OUR GUIDE TO CHOOSING THE RIGHT FLOOR
Choosing the right floor is an important decision. Firstly it is going to change the look of the room significantly and will impact other design decisions in that room. Do you want a bold patterned floor that will be the manin feature of the room? Or do you have strong design elements on the walls and furnishings so the floor needs to blend in? How much traffic will the room be dealing with? Do you need something very durable? Or maybe it is a rental property and you need a quick, cheap fix. Is it a bathroom floor and you need a water resistant floor? Read more about all the options below to help inform your decision.
Vinyl floor tiles are the easiest solution if you want a dramatic transformation on a budget – they are fully a DIY product. One thing to consider is you will need a smooth and level subfloor. We recommend sealed plywood if your current subfloor is not suitable. And this will of course add to the cost and installation time. But once the ply is in place the tiles can be installed very quickly.
They are hardwearing and can withstand quite a lot of abuse. The most important element is ensuring that they adhere well when laid. Apply plenty of pressure with the tile roller and ensure they are not too cold for the glue to work properly. If you do have any issues with lifting you can apply a little bit of extra glue and press back down again. And if a couple of tiles do get damaged they can be pried up with a putty knife and replaced.
When ordering, make sure to order 10% extra to allow for wastage.
Still a low cost/high value solution, sheet vinyl offers the added benefit of having fewer joins (none in a small space) and a slightly cushioned feel underfoot. Sheet vinyl is aslightly more involved installation than vinyl floor tiles but is still well within the scope of the DIYer.
It is perfect for kitchens and bathrooms and can withstand a great deal of water and spillages. However, due to it’s cushioned backing it is vulnerable to being torn and gouged if treated roughly. Don’t drag washing machines or drag any heavy items with sharp corners across it.
It also provides a great scope for interesting designs. It’s a great way of creating the look of an encaustic tiles floor without the expense. And so much easier to lay. For a full guide to laying sheet vinyl click here.

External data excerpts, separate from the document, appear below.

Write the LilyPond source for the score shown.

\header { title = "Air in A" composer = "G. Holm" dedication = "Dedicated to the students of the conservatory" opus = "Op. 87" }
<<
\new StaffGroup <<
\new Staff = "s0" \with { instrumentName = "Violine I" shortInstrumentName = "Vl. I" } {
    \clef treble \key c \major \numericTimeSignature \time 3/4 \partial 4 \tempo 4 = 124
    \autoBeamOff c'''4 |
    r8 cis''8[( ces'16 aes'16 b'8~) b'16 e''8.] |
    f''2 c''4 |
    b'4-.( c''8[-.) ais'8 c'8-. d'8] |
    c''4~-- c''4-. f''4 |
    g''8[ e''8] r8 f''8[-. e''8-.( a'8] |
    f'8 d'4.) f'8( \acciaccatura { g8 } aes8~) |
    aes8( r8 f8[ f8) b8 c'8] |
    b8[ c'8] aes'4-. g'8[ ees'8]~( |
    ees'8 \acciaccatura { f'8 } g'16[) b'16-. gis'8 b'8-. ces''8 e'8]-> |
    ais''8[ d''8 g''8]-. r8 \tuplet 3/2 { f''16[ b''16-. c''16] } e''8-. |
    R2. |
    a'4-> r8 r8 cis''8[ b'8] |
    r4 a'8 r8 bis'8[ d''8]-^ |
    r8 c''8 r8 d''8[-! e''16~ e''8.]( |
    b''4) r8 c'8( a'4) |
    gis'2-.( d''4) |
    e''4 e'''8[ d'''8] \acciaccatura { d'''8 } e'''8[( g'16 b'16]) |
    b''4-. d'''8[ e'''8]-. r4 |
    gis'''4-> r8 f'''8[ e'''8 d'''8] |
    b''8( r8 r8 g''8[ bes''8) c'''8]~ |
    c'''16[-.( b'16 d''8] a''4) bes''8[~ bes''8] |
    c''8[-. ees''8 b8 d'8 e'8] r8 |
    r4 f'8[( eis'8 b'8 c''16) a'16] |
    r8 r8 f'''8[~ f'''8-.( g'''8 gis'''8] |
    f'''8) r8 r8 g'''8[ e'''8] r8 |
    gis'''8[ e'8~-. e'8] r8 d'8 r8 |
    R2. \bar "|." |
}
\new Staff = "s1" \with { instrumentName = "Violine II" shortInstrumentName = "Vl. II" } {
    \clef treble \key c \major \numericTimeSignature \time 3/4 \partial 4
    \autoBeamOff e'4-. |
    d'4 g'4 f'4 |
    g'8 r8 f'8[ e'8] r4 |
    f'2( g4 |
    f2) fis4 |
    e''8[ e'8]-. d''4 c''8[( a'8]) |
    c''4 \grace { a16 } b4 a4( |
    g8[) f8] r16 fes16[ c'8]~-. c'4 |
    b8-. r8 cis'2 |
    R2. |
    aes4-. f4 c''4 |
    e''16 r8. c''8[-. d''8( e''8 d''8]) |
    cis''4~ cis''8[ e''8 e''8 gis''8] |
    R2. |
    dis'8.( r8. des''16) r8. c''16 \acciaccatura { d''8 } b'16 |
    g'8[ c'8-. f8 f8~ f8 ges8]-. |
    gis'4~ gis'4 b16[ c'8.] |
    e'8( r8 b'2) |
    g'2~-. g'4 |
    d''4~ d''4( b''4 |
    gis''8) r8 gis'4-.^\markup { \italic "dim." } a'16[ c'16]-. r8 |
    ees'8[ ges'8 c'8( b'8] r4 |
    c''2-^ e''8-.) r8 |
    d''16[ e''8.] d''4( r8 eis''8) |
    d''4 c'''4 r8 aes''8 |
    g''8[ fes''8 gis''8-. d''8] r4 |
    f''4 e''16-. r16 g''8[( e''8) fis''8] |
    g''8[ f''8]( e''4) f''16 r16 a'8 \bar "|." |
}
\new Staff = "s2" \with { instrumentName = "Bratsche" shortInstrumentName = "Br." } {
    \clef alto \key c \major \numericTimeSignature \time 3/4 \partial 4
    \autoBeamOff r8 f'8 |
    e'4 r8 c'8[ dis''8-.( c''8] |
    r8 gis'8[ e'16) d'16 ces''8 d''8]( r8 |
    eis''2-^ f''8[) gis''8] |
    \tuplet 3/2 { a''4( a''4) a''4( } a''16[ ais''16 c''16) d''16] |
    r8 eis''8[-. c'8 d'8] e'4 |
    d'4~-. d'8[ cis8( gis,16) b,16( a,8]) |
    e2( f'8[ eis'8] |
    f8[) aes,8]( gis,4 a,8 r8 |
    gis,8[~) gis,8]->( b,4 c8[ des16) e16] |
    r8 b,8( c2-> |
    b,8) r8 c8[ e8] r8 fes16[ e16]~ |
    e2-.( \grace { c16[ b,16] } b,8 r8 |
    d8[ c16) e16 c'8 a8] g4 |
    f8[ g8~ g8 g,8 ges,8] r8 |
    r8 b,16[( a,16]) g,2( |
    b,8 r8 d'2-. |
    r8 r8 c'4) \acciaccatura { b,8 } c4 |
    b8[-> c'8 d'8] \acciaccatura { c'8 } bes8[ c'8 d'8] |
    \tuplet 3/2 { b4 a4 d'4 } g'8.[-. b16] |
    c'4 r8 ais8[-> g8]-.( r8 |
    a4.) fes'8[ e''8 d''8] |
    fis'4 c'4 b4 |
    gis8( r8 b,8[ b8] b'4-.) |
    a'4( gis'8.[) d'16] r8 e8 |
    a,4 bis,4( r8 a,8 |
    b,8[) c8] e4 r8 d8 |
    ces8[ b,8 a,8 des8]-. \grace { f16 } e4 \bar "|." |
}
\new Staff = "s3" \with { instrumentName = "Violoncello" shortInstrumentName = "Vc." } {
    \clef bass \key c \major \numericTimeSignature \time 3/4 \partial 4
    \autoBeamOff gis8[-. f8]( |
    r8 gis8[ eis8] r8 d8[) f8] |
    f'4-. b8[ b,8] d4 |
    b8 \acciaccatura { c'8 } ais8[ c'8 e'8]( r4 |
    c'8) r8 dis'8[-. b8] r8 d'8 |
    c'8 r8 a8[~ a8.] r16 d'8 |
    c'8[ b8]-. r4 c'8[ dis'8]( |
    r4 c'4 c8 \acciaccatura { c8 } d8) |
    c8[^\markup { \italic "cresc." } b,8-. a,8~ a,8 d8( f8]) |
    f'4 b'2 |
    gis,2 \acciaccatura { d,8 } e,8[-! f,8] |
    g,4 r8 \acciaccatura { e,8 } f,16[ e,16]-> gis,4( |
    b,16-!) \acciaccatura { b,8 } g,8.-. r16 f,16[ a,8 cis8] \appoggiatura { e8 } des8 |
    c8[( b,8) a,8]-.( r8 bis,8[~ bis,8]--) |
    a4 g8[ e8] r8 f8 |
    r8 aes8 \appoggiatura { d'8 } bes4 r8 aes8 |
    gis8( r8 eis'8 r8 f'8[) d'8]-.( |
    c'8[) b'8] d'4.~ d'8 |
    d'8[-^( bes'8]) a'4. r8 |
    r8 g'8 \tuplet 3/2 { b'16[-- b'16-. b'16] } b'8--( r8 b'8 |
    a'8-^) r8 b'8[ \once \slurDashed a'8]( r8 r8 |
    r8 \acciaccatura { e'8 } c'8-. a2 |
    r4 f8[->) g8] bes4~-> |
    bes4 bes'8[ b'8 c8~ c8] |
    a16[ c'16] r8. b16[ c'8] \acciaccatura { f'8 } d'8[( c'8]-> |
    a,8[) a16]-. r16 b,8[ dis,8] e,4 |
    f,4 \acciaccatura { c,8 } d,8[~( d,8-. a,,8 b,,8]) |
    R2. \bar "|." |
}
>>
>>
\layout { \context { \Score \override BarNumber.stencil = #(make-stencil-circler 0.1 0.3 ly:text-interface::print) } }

Edwardian Star Mustard Sheet Vinyl Flooring£20.00
Fes Blue Sheet Vinyl Flooring£20.00
Puzzle Blue Sheet Vinyl Flooring£20.00
Mid Century Emerald Sheet Vinyl Flooring£20.00
Mid Century Quartz Sheet Vinyl Flooring£20.00
Cuenca Terra Sheet Vinyl Flooring£20.00
Raval 5 Sheet Vinyl Flooring£20.00
Granada Black Sheet Vinyl Flooring£20.00
Ronda Black Sheet Vinyl Flooring£20.00
No special subfloor is needed beyond a layer of foam underlay so of all the products it is perhaps the fastest solution if you have a rough subfloor to cover. The lack of special preparation needed will bring the cost down greatly and so it could actually be the least expensive option.
The higher quality laminates have a protective layer that is immensely tough so durability is great.
The product clicks together simply and if you can master a mitre saw you have all the skills you need and you can lay it easily.
We have gone to great lengths to find ceramic floor tiles that can provide the durability and finish of a fired surface but at a price that won’t break the bank. If care is taken in installation, a ceramic or encaustic tiled floor will last indefinitely in a domestic environment.
Remember when choosing the right floor to price those installation costs. They can double to cost of a tiles floor as it is a skilled job. Unless you are very confident these will require professional installation. Definitely not the cheapest or easiest option. But the style and quality are worth every penny if you want a high end finish.
Sometimes classic is best. Real wood flooring can always be sanded and refinished if it’s taken a bashing so it can last forever. In fact it gains character with age.
Laying a tongue and groove wood floor is actually relatively straightforward. The most important part is making sure the subfloor is suitable and ensuring the level of humidity in the room. And ensure the subfloor and the wood itself is acceptable. The wood needs to be acclimatized to the temperature in the room for at least seven days before you lay it. All of this is vital to ensure it doesn’t swell or shrink after laying. Remember a gap will be required around the perimeter of your installation to allow for expansion. The correct expansion gap for wood flooring is 10-12mm.
There are some beautiful choices for real wood flooring available. Herringbone parquet has been on trend for the last few years and looks fabulous in any room in the house. Ideally choose a wood flooring that has a bit of texture and character. If you’re paying the extra for real wood you want it to look real!
Did that help you with choosing the right floor for you? Remember to consider your budget, your abilities at laying flooring and whether you want a feature floor or something that creates a subtly backdrop for other features in the room.